Au total cette production est un tour de force. Fascinante mise en scène, perfection du plateau vocal : tout trouve sa place, dans un parfait alignement des…planètes.


Première loge, Stéphane Lelièvre

On peut ne pas adhérer à la vision de Werther proposée par les metteurs en scène Sandra Pocceschi et Giacomo Strada. On ne peut, en revanche, nier la grande cohérence qui la sous-tend, ni l’intelligence avec laquelle elle a été pensée : le personnage éponyme, même transformé en jeune homme d’aujourd’hui, garde l’essentiel de ses caractéristiques romantiques, à commencer par un sentiment d’insatisfaction profonde qui l’empêche de se fixer et le met toujours en mouvement, en quête d’un idéal inaccessible. D’où cette figure de vagabond, de Wanderer que l’on découvre pendant le prologue, un vagabond que le microcosme rassurant offert par la petite ville de Wetzlar va retenir un instant, fallacieux havre de paix, image d’un bonheur à portée de main – générée surtout par l’image idéalisée de Charlotte. Ce microcosme se trouve réduit à une serre dans laquelle le bailli cultive, avec l’aide de Johann et de Schmidt, différents fruits et fleurs. Si l’image surprend dans un premier temps, elle s’avère en fait poétiquement et dramatiquement très efficace : elle permet, par l’omniprésence de l’élément  végétal, une référence constante à la nature, jusque dans ses métamorphoses au fil des saisons, des fruits mûrs de la saison estivale au dénuement extrême de l’hiver ; mais elle permet également une opposition forte entre le végétal, règne de la beauté éphémère et du perpétuel recommencement, et le minéral, règne de l’immuable, de la pesanteur, qui peut s’avérer mortifère mais permet aussi de pérenniser les choses, en gravant  un destin dans la pierre et en l’érigeant en mythe, tel celui de Werther, dont l’image se superpose à celle du Voyageur contemplant une mer de nuages de Caspar Friedrich dans un tableau final saisissant.
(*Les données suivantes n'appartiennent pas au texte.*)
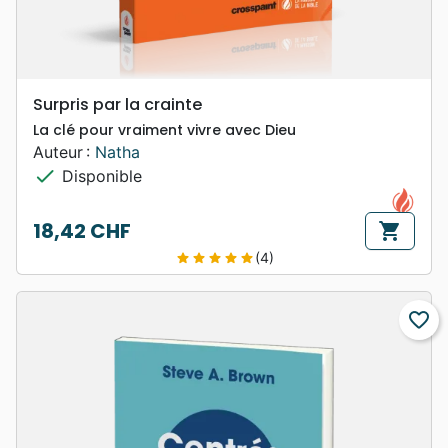
Surpris par la crainte
La clé pour vraiment vivre avec Dieu
Auteur :
Natha
check
Disponible
18,42 CHF
shopping_cart
Prix
(4)
star
star
star
star
star
favorite_border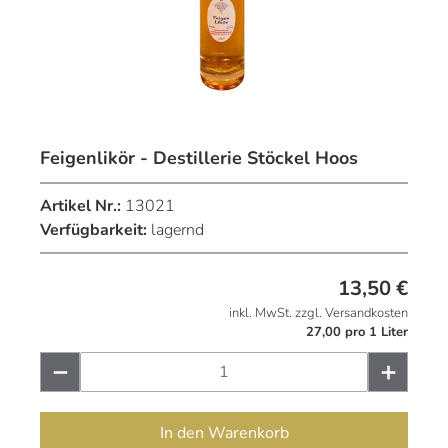
Feigenlikör - Destillerie Stöckel Hoos
Artikel Nr.:
13021
Verfügbarkeit:
lagernd
13,50
€
inkl. MwSt. zzgl. Versandkosten
27,00 pro 1 Liter
In den Warenkorb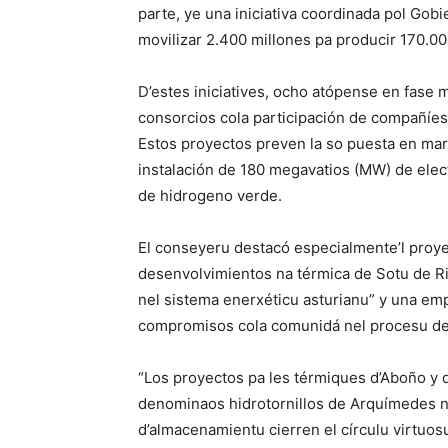
parte, ye una iniciativa coordinada pol Gob
movilizar 2.400 millones pa producir 170.0
D’estes iniciatives, ocho atópense en fase
consorcios cola participación de compañíe
Estos proyectos preven la so puesta en mar
instalación de 180 megavatios (MW) de elec
de hidrogeno verde.
El conseyeru destacó especialmente’l proye
desenvolvimientos na térmica de Sotu de Rib
nel sistema enerxéticu asturianu” y una em
compromisos cola comunidá nel procesu de 
“Los proyectos pa les térmiques d’Aboño y d
denominaos hidrotornillos de Arquímedes ne
d’almacenamientu cierren el círculu virtuos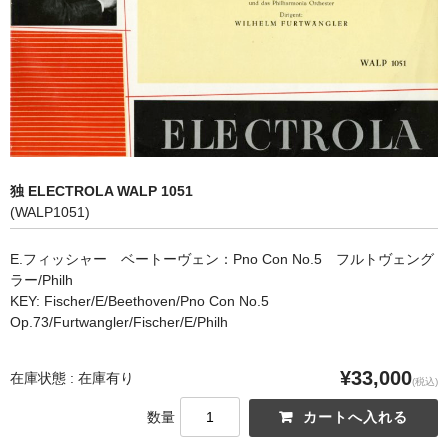
オペラ
歌曲
古楽曲
CD&BOOK
独 ELECTROLA WALP 1051
PICK UP
(WALP1051)
ABOUT
E.フィッシャー ベートーヴェン：Pno Con No.5 フルトヴェング
ラー/Philh
ORDER
KEY: Fischer/E/Beethoven/Pno Con No.5
Op.73/Furtwangler/Fischer/E/Philh
NEWS
CONTACT
¥33,000
在庫状態 : 在庫有り
(税込)
数量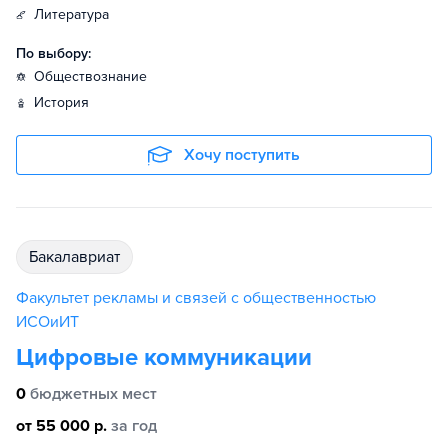
литература
По выбору:
обществознание
история
Хочу поступить
бакалавриат
Факультет рекламы и связей с общественностью
ИСОиИТ
Цифровые коммуникации
0
бюджетных мест
от 55 000 р.
за год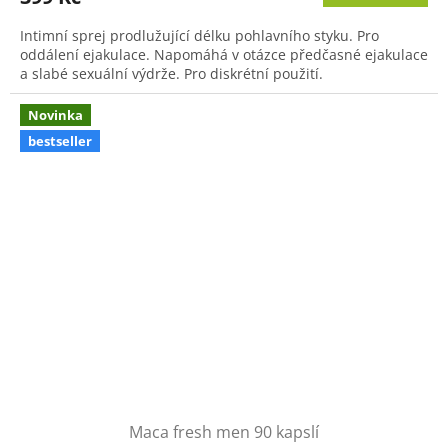
Intimní sprej prodlužující délku pohlavního styku. Pro
oddálení ejakulace. Napomáhá v otázce předčasné ejakulace
a slabé sexuální výdrže. Pro diskrétní použití.
Novinka
bestseller
Maca fresh men 90 kapslí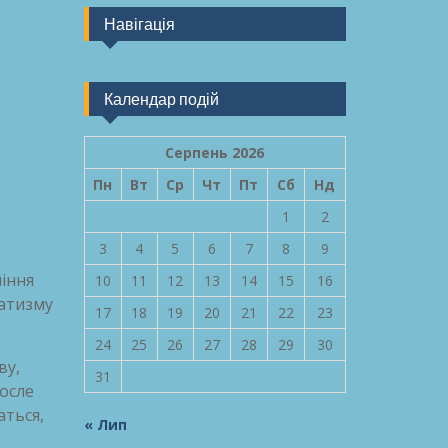
Навігація
Календар подій
Серпень 2026
Пн
Вт
Ср
Чт
Пт
Сб
Нд
1
2
3
4
5
6
7
8
9
міння
10
11
12
13
14
15
16
ратизму
17
18
19
20
21
22
23
24
25
26
27
28
29
30
ву,
31
росле
аться,
« Лип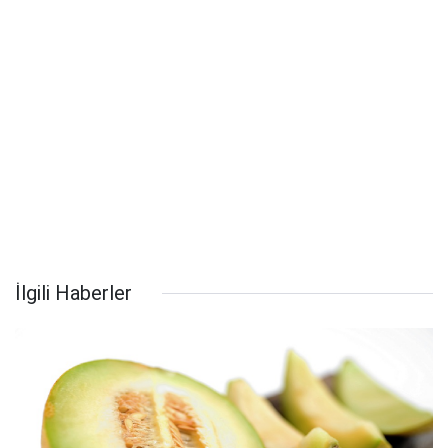
İlgili Haberler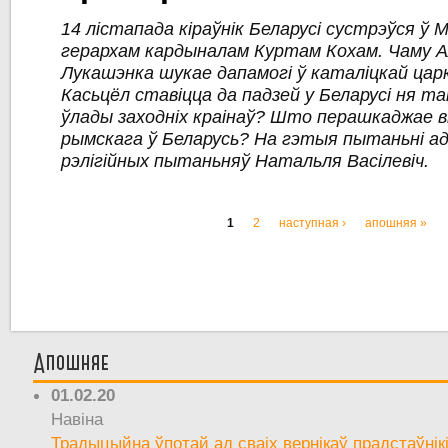
14 лістапада кіраўнік Беларусі сустрэўся ў 
герархам кардыналам Куртам Кохам. Чаму 
Лукашэнка шукае дапамогі ў каталіцкай цар
Касьцёл ставіцца да падзей у Беларусі ня так
ўлады заходніх краінаў? Што перашкаджае 
рымскага ў Беларусь? На гэтыя пытаньні ад
рэлігійных пытаньняў Натальля Васілевіч.
1
2
наступная ›
апошняя »
Старонкі
Апошняе
01.02.20
Навіна
Традыцыйна ўпотай ад сваіх вернікаў прадстаўнік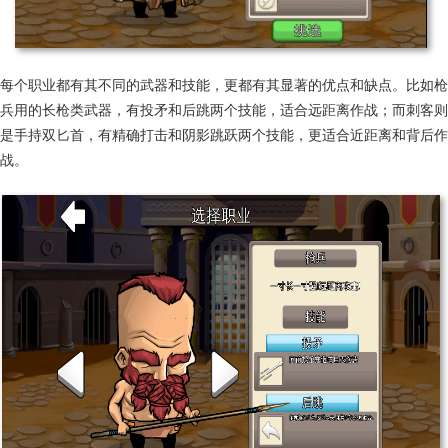
每个职业都有其不同的武器和技能，更都有其显著的优点和缺点。比如枪
兵用的长枪类武器，有投矛和后跳两个技能，适合远距离作战；而刺客则
是手持双匕首，有精确打击和阴影跳跃两个技能，更适合近距离和背后作
战。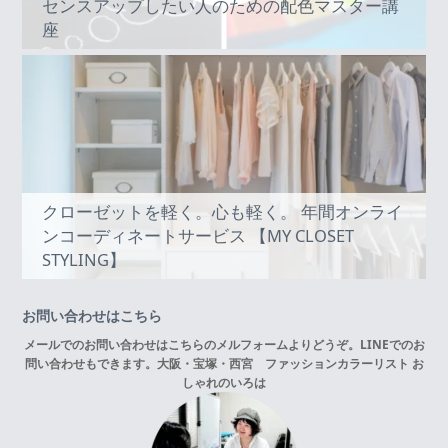
センスアップしたい人のための配色マスター講
座
クローゼットを軽く。心も軽く。 年間オンライ
ンコーディネートサービス 【MY CLOSET
STYLING】
お問い合わせはこちら
メールでのお問い合わせはこちらの
メルフォーム
よりどうぞ。LINEでのお
問い合わせもできます。
大阪・宝塚・西宮 ファッションカラーリスト お
しゃれのいろは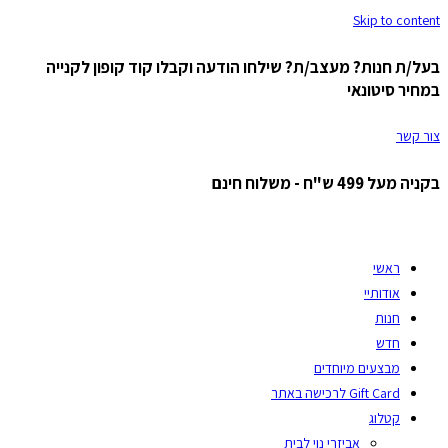
Skip to content
בעל/ת חנות? מעצב/ת? שילחו הודעה וקבלו קוד קופון לקנייה
במחיר סיטונאי
צור קשר
בקניה מעל 499 ש"ח - משלוח חינם
ראשי
אודותיי
חנות
חדש
מבצעים מיוחדים
Gift Card לרכישה באתר
קטלוג
אביזרי נוי לבית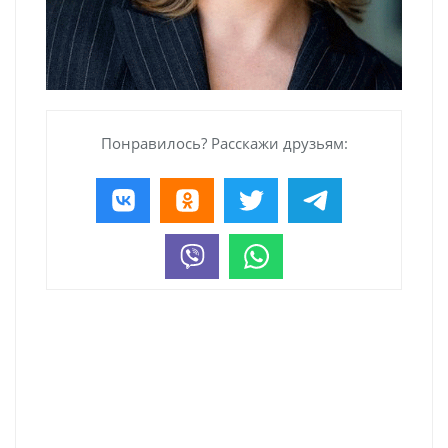
Понравилось? Расскажи друзьям: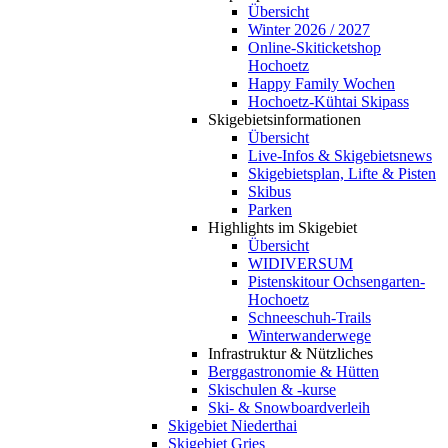
Übersicht
Winter 2026 / 2027
Online-Skiticketshop
Hochoetz
Happy Family Wochen
Hochoetz-Kühtai Skipass
Skigebietsinformationen
Übersicht
Live-Infos & Skigebietsnews
Skigebietsplan, Lifte & Pisten
Skibus
Parken
Highlights im Skigebiet
Übersicht
WIDIVERSUM
Pistenskitour Ochsengarten-
Hochoetz
Schneeschuh-Trails
Winterwanderwege
Infrastruktur & Nützliches
Berggastronomie & Hütten
Skischulen & -kurse
Ski- & Snowboardverleih
Skigebiet Niederthai
Skigebiet Gries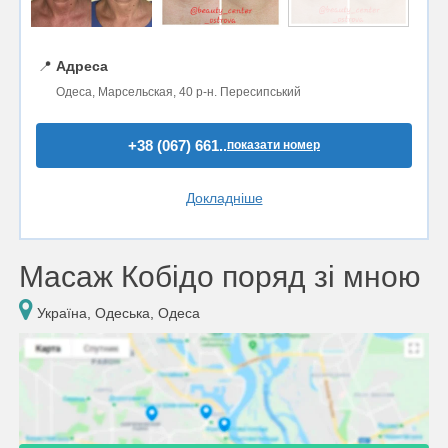
📍
Адреса
Одеса, Марсельская, 40 р-н. Пересипський
+38 (067) 661..
показати номер
Докладніше
Масаж Кобідо поряд зі мною
Україна, Одеська, Одеса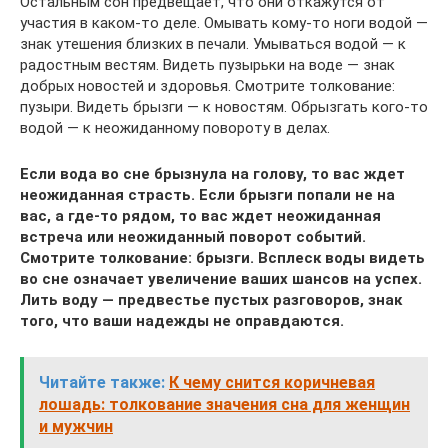
Остальным сон предвещает, что они откажутся от
участия в каком-то деле. Омывать кому-то ноги водой —
знак утешения близких в печали. Умываться водой — к
радостным вестям. Видеть пузырьки на воде — знак
добрых новостей и здоровья. Смотрите толкование:
пузыри. Видеть брызги — к новостям. Обрызгать кого-то
водой — к неожиданному повороту в делах.
Если вода во сне брызнула на голову, то вас ждет
неожиданная страсть. Если брызги попали не на
вас, а где-то рядом, то вас ждет неожиданная
встреча или неожиданный поворот событий.
Смотрите толкование: брызги. Всплеск воды видеть
во сне означает увеличение ваших шансов на успех.
Лить воду — предвестье пустых разговоров, знак
того, что ваши надежды не оправдаются.
Читайте также:
К чему снится коричневая
лошадь: толкование значения сна для женщин
и мужчин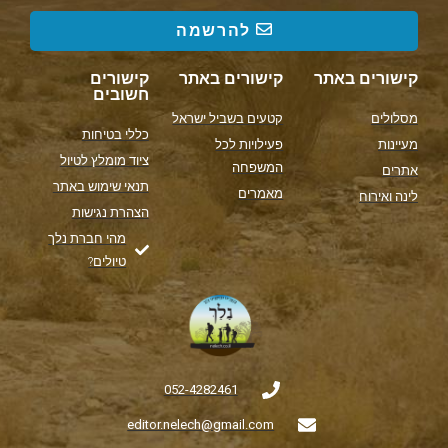
להרשמה
קישורים באתר
קישורים באתר
קישורים
חשובים
מסלולים
קטעים בשביל ישראל
כללי בטיחות
מעיינות
פעילויות לכל
ציוד מומלץ לטיול
המשפחה
אתרים
תנאי שימוש באתר
מאמרים
לינה ואירוח
הצהרת נגישות
מהי חברת נלך
טיולים?
052-4282461
editor.nelech@gmail.com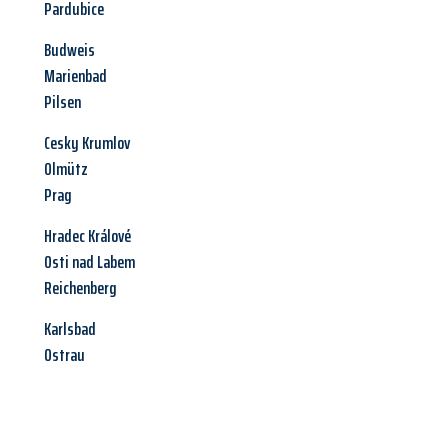
Pardubice
Budweis
Marienbad
Pilsen
Cesky Krumlov
Olmütz
Prag
Hradec Králové
Osti nad Labem
Reichenberg
Karlsbad
Ostrau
Cette lecture fine de l’œuvre se double, sur scène, d’une direction d’acteurs très pointue, et donne lieu également à quelques tableaux vraiment marquants : la silhouette de la défunte mère de Charlotte, qui grandit progressivement au point d’envahir tout l’espace ; ou encore la scène, poignante, du retour d’Albert au 3e acte : lorsque son mari pénètre dans la serre, Charlotte a déjà reçu le message de Werther demandant qu’on lui prête les pistolets de son ami. Anéantie, la jeune femme demeure immobile, complètement tétanisée, aveugle et sourde à tout ce qui passe autour d’elle, et notamment aux appels de son mari ; ou encore le superbe plan d’une météore se précipitant vers la Terre pendant l’interlude symphonique du 4e acte, double image de Charlotte accourant au chevet de Werther, et de la mort qui s’apprête à frapper le jeune homme.